> Exercise aim: Look through the material below and copy every line containing the word "Accept".

---------- Source material

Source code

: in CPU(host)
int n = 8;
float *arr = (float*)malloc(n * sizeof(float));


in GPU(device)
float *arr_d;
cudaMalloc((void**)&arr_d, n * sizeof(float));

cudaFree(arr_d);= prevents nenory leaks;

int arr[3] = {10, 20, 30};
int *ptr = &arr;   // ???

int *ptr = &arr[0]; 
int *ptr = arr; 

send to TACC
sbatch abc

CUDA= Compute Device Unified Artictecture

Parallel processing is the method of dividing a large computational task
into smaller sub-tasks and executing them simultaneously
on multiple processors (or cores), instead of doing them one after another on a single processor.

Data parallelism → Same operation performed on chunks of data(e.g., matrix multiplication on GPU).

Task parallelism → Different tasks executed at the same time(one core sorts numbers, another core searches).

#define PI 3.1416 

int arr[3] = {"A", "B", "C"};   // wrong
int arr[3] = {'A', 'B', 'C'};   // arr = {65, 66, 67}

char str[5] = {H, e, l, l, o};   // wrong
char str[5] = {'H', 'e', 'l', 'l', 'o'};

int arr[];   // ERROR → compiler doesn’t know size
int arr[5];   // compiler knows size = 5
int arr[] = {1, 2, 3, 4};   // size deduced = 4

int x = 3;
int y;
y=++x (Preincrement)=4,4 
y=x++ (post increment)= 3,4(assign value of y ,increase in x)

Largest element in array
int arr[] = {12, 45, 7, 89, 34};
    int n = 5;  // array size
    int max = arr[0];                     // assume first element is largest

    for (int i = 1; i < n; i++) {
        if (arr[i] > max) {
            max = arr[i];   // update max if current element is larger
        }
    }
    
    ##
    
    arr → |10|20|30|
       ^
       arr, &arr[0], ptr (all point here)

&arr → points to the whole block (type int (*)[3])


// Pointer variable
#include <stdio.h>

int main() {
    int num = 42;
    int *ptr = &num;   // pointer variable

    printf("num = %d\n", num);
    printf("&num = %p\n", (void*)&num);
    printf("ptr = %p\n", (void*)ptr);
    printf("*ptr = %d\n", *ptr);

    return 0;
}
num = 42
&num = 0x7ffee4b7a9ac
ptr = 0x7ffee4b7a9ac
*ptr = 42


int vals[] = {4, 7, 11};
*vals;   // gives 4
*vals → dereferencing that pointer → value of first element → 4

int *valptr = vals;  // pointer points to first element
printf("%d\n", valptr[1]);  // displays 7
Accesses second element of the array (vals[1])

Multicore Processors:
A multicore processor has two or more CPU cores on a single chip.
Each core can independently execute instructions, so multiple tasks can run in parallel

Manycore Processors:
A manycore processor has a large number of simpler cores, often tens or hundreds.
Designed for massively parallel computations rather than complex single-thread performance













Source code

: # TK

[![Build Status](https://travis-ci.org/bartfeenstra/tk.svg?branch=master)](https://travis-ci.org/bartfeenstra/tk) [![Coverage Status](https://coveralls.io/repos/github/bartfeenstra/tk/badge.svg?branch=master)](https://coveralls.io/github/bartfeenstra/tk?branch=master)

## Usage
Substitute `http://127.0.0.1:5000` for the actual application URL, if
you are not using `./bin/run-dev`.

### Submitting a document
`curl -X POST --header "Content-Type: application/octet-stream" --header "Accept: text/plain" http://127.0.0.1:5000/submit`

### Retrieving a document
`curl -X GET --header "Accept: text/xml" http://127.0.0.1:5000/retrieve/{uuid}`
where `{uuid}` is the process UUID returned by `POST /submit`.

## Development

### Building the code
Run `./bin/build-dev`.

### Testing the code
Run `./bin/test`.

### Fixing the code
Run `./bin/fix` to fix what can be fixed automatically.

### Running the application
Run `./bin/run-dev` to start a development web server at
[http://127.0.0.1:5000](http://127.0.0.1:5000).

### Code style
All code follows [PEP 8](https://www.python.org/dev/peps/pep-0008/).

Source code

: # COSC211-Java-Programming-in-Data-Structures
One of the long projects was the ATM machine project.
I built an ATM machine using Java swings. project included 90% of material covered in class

--------------------

> Answer box:
`curl -X POST --header "Content-Type: application/octet-stream" --header "Accept: text/plain" http://127.0.0.1:5000/submit`
`curl -X GET --header "Accept: text/xml" http://127.0.0.1:5000/retrieve/{uuid}`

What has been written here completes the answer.